### ASSIGNMENT
From the listing below, reproduce word for word the part that opens with the line containing "Armada Española" and closes with the line containing "Наши услуги"; reproduce nothing else.

### GIVEN INFORMATION
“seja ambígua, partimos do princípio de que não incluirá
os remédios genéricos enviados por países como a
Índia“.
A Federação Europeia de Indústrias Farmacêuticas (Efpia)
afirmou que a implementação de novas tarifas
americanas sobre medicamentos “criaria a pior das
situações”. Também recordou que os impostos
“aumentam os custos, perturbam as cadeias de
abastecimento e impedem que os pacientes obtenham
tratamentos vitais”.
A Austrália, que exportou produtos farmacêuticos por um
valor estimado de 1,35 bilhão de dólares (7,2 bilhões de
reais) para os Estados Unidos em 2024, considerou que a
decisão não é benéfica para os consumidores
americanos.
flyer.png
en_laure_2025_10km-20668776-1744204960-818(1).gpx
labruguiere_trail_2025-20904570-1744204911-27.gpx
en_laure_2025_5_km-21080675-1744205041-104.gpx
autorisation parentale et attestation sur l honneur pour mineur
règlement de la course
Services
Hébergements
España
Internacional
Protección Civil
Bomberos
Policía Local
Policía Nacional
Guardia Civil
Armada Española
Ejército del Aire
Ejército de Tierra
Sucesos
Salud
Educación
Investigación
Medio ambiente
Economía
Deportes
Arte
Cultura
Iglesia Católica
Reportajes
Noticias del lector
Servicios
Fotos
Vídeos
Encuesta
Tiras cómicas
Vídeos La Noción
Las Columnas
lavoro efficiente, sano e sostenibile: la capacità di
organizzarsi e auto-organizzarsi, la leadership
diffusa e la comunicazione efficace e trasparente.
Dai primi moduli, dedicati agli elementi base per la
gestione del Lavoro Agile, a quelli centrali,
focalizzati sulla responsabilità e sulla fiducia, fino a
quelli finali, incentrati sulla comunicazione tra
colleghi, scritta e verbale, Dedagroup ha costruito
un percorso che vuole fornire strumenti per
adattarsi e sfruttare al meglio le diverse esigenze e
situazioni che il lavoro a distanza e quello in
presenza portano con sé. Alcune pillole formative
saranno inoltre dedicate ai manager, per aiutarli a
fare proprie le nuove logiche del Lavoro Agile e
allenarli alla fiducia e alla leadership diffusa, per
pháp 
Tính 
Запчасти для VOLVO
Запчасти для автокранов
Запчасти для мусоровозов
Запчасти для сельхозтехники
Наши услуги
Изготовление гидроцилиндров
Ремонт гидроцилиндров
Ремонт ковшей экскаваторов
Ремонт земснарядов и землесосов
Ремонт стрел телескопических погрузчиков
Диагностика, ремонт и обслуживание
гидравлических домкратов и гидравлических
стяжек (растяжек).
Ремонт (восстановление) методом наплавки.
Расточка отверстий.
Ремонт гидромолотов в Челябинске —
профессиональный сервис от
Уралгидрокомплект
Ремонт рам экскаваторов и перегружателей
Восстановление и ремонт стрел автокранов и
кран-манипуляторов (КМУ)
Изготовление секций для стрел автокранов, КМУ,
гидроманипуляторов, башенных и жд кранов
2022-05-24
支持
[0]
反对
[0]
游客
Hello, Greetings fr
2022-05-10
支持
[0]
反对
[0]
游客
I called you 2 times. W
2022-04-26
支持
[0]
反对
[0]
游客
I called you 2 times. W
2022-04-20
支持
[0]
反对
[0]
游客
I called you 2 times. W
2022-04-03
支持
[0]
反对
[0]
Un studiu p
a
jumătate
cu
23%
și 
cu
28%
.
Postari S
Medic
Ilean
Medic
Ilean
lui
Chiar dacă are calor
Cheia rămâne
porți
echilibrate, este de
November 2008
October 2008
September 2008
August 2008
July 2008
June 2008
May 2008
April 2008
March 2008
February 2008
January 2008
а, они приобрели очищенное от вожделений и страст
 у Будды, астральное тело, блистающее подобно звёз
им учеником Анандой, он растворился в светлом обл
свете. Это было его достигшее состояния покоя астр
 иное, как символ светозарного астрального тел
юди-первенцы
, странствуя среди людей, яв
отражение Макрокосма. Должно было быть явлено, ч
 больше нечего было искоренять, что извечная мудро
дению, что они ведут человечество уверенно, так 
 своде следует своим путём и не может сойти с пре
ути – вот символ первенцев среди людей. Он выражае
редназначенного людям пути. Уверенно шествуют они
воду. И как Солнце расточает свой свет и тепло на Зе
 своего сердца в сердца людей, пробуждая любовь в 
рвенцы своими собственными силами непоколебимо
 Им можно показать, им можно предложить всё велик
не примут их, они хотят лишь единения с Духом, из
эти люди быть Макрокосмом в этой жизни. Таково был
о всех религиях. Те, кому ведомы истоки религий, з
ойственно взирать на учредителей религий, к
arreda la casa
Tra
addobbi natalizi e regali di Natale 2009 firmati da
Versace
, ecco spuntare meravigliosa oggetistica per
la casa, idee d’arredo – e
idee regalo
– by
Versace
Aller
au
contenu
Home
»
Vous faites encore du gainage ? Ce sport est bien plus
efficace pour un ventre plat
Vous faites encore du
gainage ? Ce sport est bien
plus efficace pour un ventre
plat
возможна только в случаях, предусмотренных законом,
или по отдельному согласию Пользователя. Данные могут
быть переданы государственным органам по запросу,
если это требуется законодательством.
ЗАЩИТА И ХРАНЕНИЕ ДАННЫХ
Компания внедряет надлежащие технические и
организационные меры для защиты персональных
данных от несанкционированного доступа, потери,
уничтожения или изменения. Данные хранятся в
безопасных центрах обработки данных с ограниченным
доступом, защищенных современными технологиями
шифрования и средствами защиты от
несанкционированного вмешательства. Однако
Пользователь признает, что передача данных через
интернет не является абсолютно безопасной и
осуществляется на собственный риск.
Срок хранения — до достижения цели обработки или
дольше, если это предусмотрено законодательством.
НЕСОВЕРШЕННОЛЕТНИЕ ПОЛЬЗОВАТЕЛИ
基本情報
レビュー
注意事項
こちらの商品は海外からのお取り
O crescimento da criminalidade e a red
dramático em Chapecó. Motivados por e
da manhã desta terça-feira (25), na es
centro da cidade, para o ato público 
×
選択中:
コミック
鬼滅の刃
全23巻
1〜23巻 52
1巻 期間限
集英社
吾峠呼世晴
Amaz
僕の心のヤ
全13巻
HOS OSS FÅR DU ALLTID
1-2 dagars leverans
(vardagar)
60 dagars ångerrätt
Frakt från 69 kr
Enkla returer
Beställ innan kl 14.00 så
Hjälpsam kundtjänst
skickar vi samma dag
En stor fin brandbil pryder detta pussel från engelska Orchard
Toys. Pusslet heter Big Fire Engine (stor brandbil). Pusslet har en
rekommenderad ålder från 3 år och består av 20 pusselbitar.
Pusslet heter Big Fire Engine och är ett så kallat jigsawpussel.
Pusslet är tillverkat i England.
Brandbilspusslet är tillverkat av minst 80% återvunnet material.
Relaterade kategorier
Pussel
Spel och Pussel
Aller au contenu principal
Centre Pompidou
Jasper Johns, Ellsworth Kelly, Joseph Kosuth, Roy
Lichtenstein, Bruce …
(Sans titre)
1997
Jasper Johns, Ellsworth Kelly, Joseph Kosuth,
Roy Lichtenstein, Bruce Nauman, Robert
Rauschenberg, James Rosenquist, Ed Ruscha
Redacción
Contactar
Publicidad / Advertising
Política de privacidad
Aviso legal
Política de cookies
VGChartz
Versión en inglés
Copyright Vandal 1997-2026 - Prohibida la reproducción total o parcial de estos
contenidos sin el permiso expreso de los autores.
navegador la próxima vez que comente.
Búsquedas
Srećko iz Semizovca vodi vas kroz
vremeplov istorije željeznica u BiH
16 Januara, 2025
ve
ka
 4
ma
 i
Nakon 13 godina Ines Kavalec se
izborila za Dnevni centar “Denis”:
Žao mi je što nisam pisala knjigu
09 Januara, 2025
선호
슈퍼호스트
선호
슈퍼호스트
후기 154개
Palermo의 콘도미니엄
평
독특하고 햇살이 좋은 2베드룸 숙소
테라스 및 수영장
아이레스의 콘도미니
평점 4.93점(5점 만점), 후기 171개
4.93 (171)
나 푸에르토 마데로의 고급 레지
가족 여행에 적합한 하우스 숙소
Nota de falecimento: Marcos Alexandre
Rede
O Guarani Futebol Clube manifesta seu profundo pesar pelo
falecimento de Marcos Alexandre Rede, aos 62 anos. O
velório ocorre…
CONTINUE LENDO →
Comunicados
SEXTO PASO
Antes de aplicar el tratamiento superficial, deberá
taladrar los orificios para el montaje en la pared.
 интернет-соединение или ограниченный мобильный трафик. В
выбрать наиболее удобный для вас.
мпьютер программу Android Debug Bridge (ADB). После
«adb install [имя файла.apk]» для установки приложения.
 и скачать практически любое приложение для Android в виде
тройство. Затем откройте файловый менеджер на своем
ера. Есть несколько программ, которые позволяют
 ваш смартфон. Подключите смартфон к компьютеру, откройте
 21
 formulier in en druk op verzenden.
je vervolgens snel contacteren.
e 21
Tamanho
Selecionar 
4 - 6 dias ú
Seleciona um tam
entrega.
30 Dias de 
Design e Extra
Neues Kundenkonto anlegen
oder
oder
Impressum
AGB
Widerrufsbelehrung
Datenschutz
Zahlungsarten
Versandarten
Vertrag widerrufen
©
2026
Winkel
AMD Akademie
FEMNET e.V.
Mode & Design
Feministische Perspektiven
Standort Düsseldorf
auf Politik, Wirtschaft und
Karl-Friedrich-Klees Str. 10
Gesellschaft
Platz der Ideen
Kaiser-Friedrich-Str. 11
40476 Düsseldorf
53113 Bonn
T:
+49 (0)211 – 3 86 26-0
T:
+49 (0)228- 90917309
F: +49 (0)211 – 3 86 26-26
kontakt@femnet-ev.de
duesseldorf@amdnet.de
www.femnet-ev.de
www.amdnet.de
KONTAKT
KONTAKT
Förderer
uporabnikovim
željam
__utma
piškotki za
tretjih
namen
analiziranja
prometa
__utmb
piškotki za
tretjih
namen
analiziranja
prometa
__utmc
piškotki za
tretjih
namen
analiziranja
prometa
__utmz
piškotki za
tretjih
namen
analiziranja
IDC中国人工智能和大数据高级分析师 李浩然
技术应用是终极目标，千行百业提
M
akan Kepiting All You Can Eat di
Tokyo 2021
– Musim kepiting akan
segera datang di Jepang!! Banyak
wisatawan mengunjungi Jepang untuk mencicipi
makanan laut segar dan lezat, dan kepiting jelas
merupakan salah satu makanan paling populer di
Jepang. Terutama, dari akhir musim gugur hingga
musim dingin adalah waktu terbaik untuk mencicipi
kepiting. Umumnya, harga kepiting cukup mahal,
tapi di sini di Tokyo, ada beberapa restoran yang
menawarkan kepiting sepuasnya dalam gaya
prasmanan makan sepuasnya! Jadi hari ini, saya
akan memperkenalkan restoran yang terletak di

### EXPECTED ANSWER
Armada Española
Ejército del Aire
Ejército de Tierra
Sucesos
Salud
Educación
Investigación
Medio ambiente
Economía
Deportes
Arte
Cultura
Iglesia Católica
Reportajes
Noticias del lector
Servicios
Fotos
Vídeos
Encuesta
Tiras cómicas
Vídeos La Noción
Las Columnas
lavoro efficiente, sano e sostenibile: la capacità di
organizzarsi e auto-organizzarsi, la leadership
diffusa e la comunicazione efficace e trasparente.
Dai primi moduli, dedicati agli elementi base per la
gestione del Lavoro Agile, a quelli centrali,
focalizzati sulla responsabilità e sulla fiducia, fino a
quelli finali, incentrati sulla comunicazione tra
colleghi, scritta e verbale, Dedagroup ha costruito
un percorso che vuole fornire strumenti per
adattarsi e sfruttare al meglio le diverse esigenze e
situazioni che il lavoro a distanza e quello in
presenza portano con sé. Alcune pillole formative
saranno inoltre dedicate ai manager, per aiutarli a
fare proprie le nuove logiche del Lavoro Agile e
allenarli alla fiducia e alla leadership diffusa, per
pháp 
Tính 
Запчасти для VOLVO
Запчасти для автокранов
Запчасти для мусоровозов
Запчасти для сельхозтехники
Наши услуги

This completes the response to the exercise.